2. Other ways out of s 25(4)? The sub-section’s coverage is not entirely clear. Does it apply only where source of the payment was Exchequer funds? Can more of the payments be justified under a “framework” as contemplated by s 25(5)? And does s 25(4) regulate only the payment scale, or can it also be stretched to cover the initial point of placement on scale, as the Auditor General’s report seems to suggest? Each of these points might need to be argued out.

3. Assuming that s 25(4) was infringed, does that put the payments outside the powers of the universities? In other word, does it follow that the universities were acting ultra vires when they made the payments? This is asserted time and again by the HEA and the Auditor General, but it is not a very obvious reading of the sub-section, which does not mention vires at all, and is more naturally read as conferring rights on staff rather than as setting limits to the universities’ legal powers. Universities are autonomous corporations (or at least, that’s what the law says), and while of course statute can deprive such corporations of powers they might otherwise have, we might have expected this to be done explicitly if it was done at all. If s 25(4) is not read as a simple denial of vires, there might need to be further argument over whether each university had the necessary vires apart from the Act – which would very probably turn out to be a different enquiry for each university. The older, chartered ones might possibly turn out to be in a better position than the newer, statutory ones, as they could rely on a general presumption that they had full powers of contract and disposition of property, rather than having to find such powers implicit within the statute establishing them.

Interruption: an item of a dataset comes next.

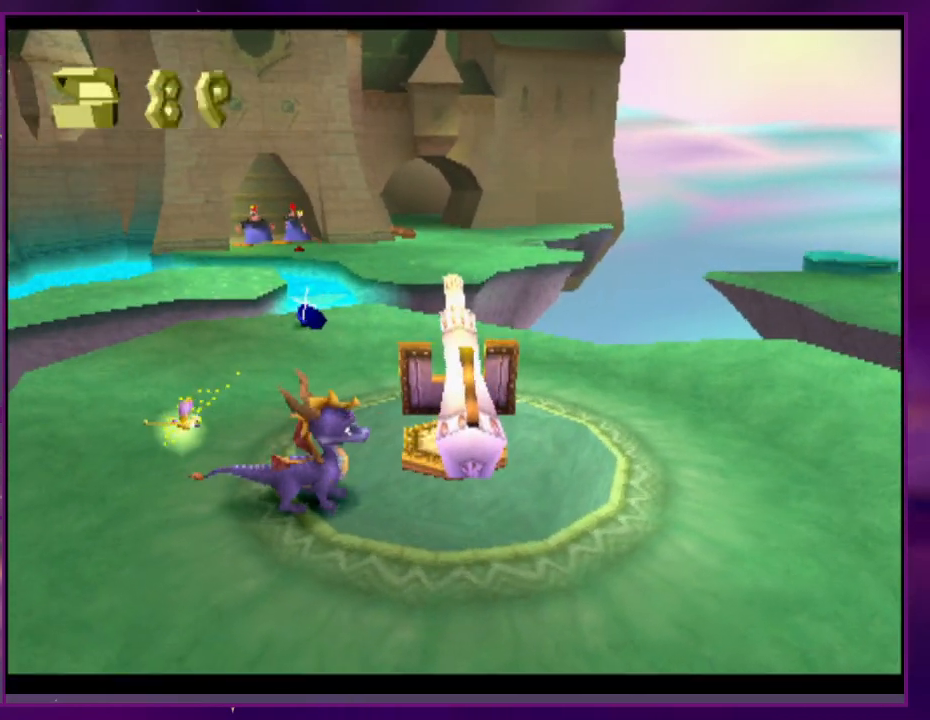
{"buttons": ["DPAD_RIGHT"], "events": [[133, "DPAD_RIGHT", "up"], [300, "DPAD_RIGHT", "down"]]}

4. Is there a duty on individuals to repay? If the payments to individuals were indeed ultra vires, does that imply that they have to be repaid? This is seriously technical restitution territory, with various of the parties claiming to have taken legal advice, which however none of them have seen fit to disclose. For what it is worth, one such matter has already reached a Labour Court – UCD v IFUT, 16 August 2010 – and the court’s recommendation clearly envisaged that a university might be bound by a contract with a staff member even if that contract should never have been made – in other words, not only can the university not recover the payments, but also they have might have to go on making repeat payments until the relevant contract expired. Before the CPA the issue might simply be whether the payments should have been made, but before a Labour Court the issue is whether the agreement to pay, and the staff member’s reliance on the agreement, created rights. The university cannot simply break the agreement, or substitute new and lawful arrangements without consultation – the staff member can consent to the substitution of new arrangements, but has the alternative of keeping the old ones until they expire under their own terms. Of course, the issue, or one like it, could be taken to a higher court, which might not necessarily take the same view as the Labour Court. But it is quite a leap from saying that the payments should not be made, to saying that the old and illegal arrangements can simply be ripped up. Basic liability would have to be established first, and then possible defences (such as limitation) considered. None of this was done in the Auditor General’s report or before the CPA.

5. Can the amount of the over-payment be deducted from future grant payments? Again, this is far from obvious, especially if it were clear that the universities were unable and/or entirely unwilling to recover the payments from staff. As Tom Boland put it, “It would be an intolerable situation where unauthorised payments would continue, while we continued to penalise the universities, which could only have the effect of affecting services and students, and not the people who were receiving the unauthorised payments” – a good political argument as well as a legal one. There are certainly possible defences, such as limitation or passing-on. 

Update: This matter was still rumbling on in late 2012.  See Committee of Public Accounts discussions of 27 September 2012 and 4 October 2012.